Clinical symptoms and signs vary widely within the various disorders and there is considerable overlap. Atypical cases are common and in some cases diagnosis is only obtained postmortem. Radiological appearances are important. Visual abnormalities are, however, common in some of the disorders and include blindness. A few show a cherry-red spot at the macula.
Detailed classification is too complicated to include in this script and is continually changing as new disorders are defined. For further information the leader is referred to the reading list at the end of the script.
The mitochondrial genome is a circular strand of DNA. A wide range of diseases involving mitochondria have been described, resulting from deletions and mutations of DNA and these tend to involve the brain and skeletal muscle, both of which use large amounts of energy. Abnormalities may be primary genetic defects or due to secondary mutations. No all involve the central nervous system. Some disorders of mitochondrial metabolism involve proteins that are encoded by nuclear DNA.
A variety of names, largely reflecting the clinical profile, have been used to classify them such as "mitochondrial myopathy, encephalopathy, lactic acidosis, and stroke-like episodes (MELAS)", in which there may be pigmentary retinal degeneration; "mitochondrial epilepsy with ragged-red fibres (MERRF)"; "Kearns-Sayre syndrome (KSS)", and its relationship to other chronic progressive external ophtalmoplegia (CPEO) syndromes, which may show progressive external ophtalmoplegia and pigmentary degeneration of the retina; Leber's hereditary optic neuropathy (LHON), which shows abnormalities of the white matter with demyelination; neuropathy, ataxia, and retinitis pigmentosa (NARP). For a more detailed classification of these disorders the reader is referred to the reading list at the end of the script.
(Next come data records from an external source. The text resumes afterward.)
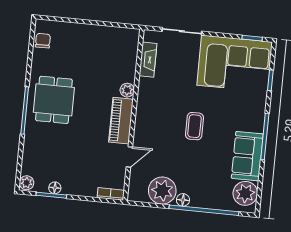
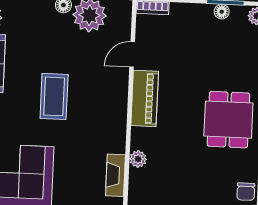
plant: (127, 90) -> (138, 159), moved
coffee table: (194, 126) -> (54, 96), width x1.36, depth x1.30

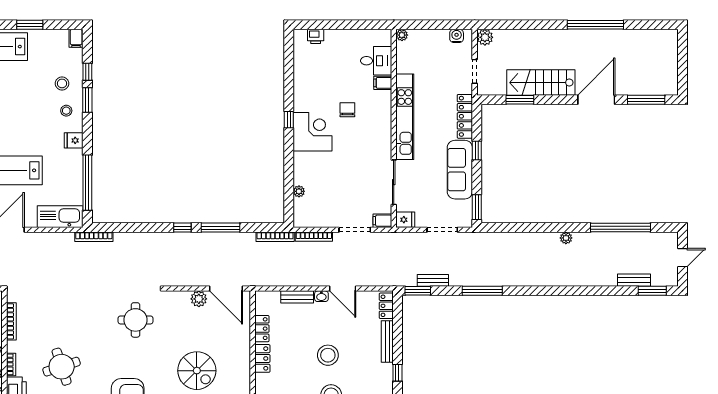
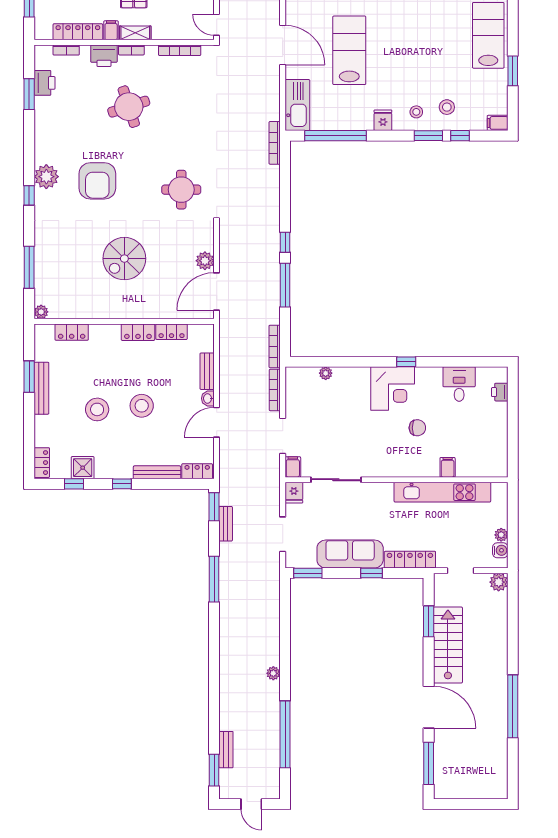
plant: (402, 35) -> (501, 535), moved
desk: (376, 61) -> (459, 384), moved, turned 180
kitchen unit: (405, 117) -> (442, 492), moved

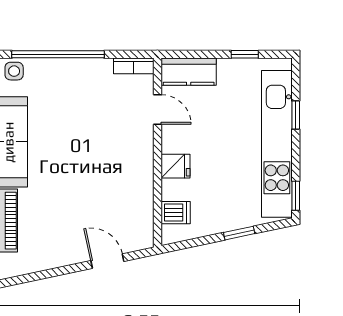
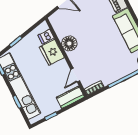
door: (157, 109) -> (75, 75), hinge flipped
fridge: (175, 166) -> (52, 52), width x1.88, depth x1.34
floor lamp: (138, 177) -> (69, 43), added

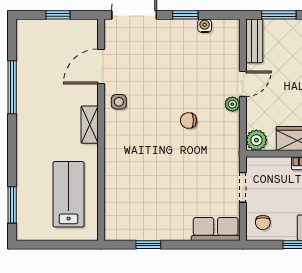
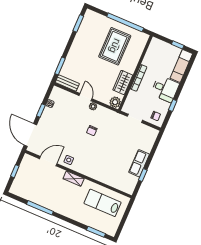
door: (101, 66) -> (48, 161), swing flipped
row of seats: (216, 229) -> (139, 163), moved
Identification of the precise defect is complicated and frequently requires biochemical analysis of freshly isolated mitochondria. Muscle biopsy is often performed as an aid to diagnosis and some mitochondrial abnormalities can be identified by a mixture of light microscopy, histochemistry and electron microscopy. A variety of structural abnormalities have been described but not all mitochondria are involved and not all cases show abnormalities demonstrable by these techniques.